William Stixrud is a clinical neuropsychologist, a faculty member at Children’s National Medical Center and George Washington University Medical School, and the co-author of The Self-Driven Child: The Science and Sense of Giving Your Kids More Control Over Their Lives. And while I take small issue with the title (more on that in a minute), I did enjoy his piece “It’s Time to Tell Your Kids It Doesn’t Matter Where They Go To College,” especially this portion:
“Many adults worry that if their kids knew that grades in school aren’t highly predictive of success in life, they’d lose their motivation to apply themselves and aim high. In fact, the opposite is true. In my 32 years of working with kids as a psychologist, I’ve seen that simply telling kids the truth — giving them an accurate model of reality, including the advantages of being a good student — increases their flexibility and drive.

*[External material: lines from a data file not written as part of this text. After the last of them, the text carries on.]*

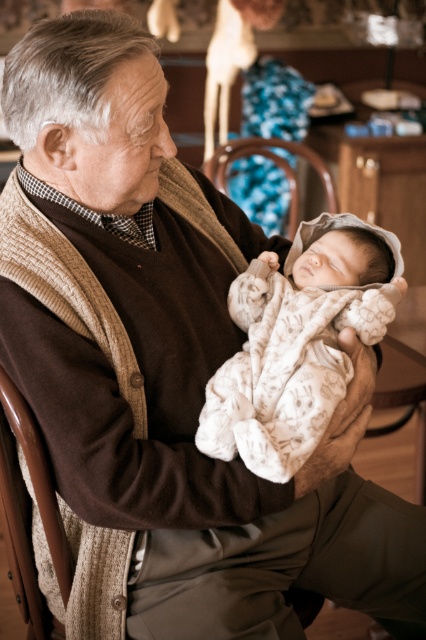
You are a photographer taking a picture of the elderly man and the newborn baby. The camera you are using has a focus point at point (298, 342). Which object is at that focus point?

The white soft fabric newborn at center is located at point (298, 342).

You are a photographer taking a picture of the elderly man and the baby. You notice two points in the image at coordinates point (250,278) and point (302,150). Which point is closer to your camera?

Point (250,278) is closer to the camera than point (302,150).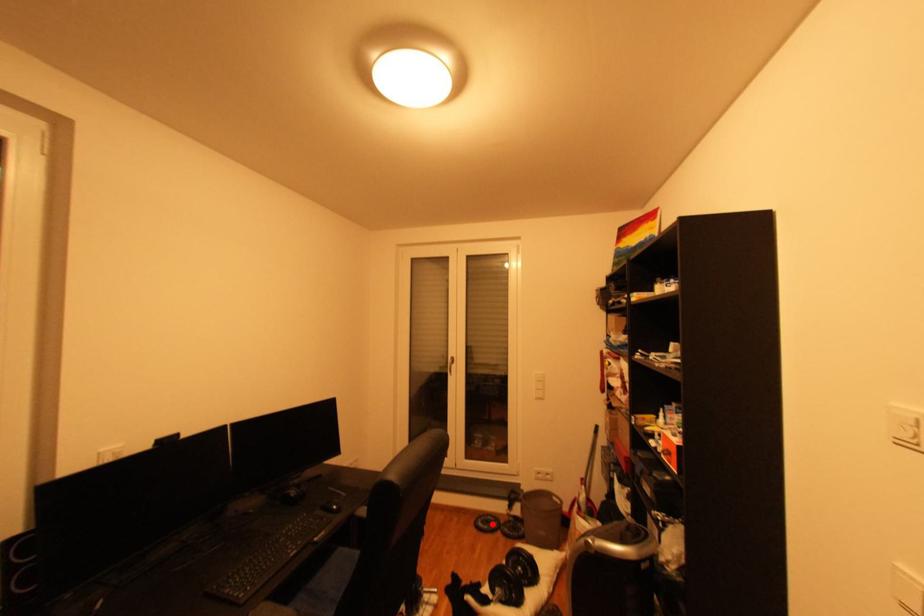
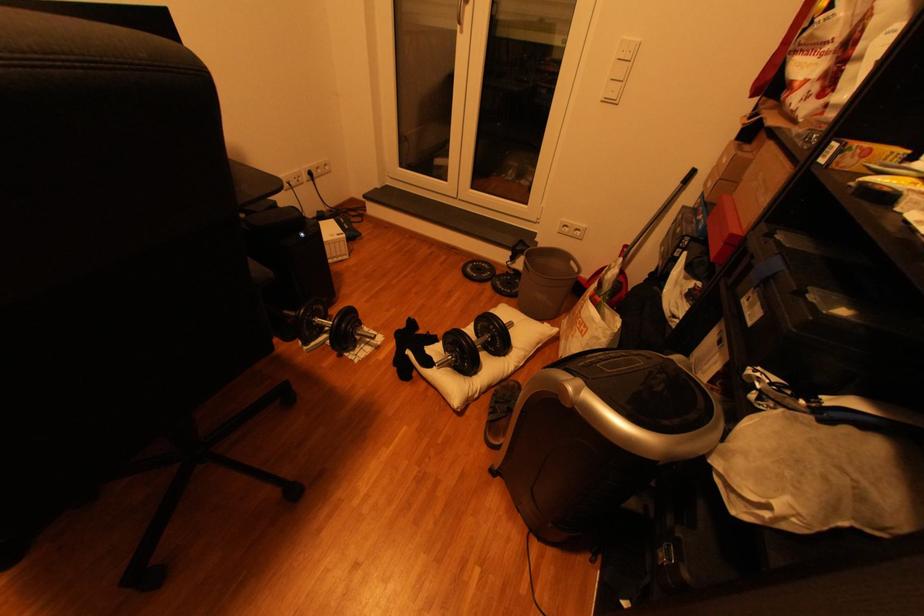
Question: I am providing you with two images of the same scene from different viewpoints. Given a red point in image1, look at the same physical point in image2. Is it:

Choices:
 (A) Closer to the viewpoint
 (B) Farther from the viewpoint

Answer: (A)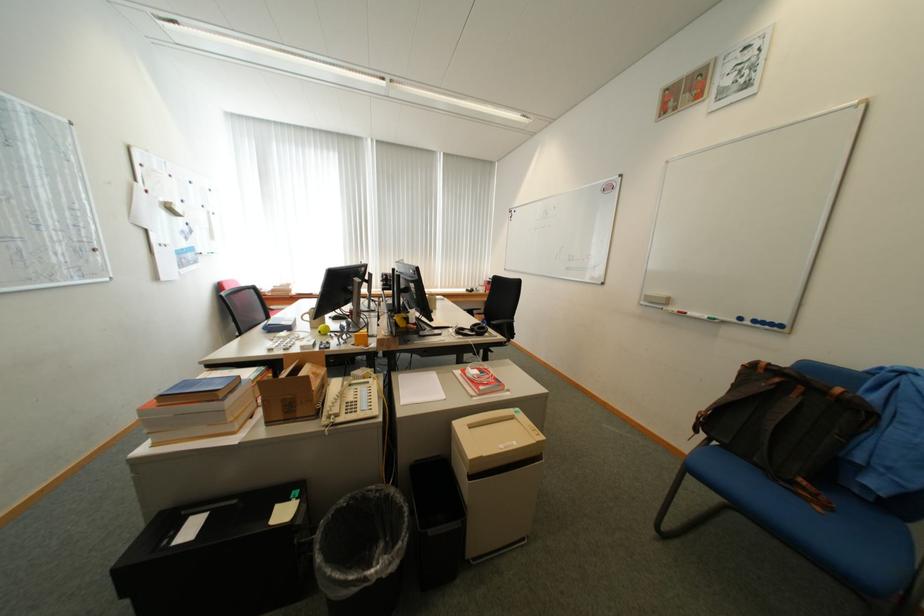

It motivates kids with high aspirations to shift their emphasis from achieving for its own sake to educating themselves so that they can make an important contribution. An accurate model of reality also encourages less-motivated students to think more broadly about their options and energizes them to pursue education and self-development even if they aren’t top achievers.”
I’ve learned that authors often don’t write the titles of their pieces in major outlets, and that may be the case here. But I’d be cautious about being so dismissive about the college choice to say that where you go simply doesn’t matter at all. Colleges are not all the same. The right college for one student may not be the right cost, academic setting, environment, etc. for another.
But the larger point is still an important one. Great educations can be found at many colleges, not just the famous, expensive, or prestigious ones. What you do in college will be more important than the name of the school where you do it. And there’s no one prescribed path to success.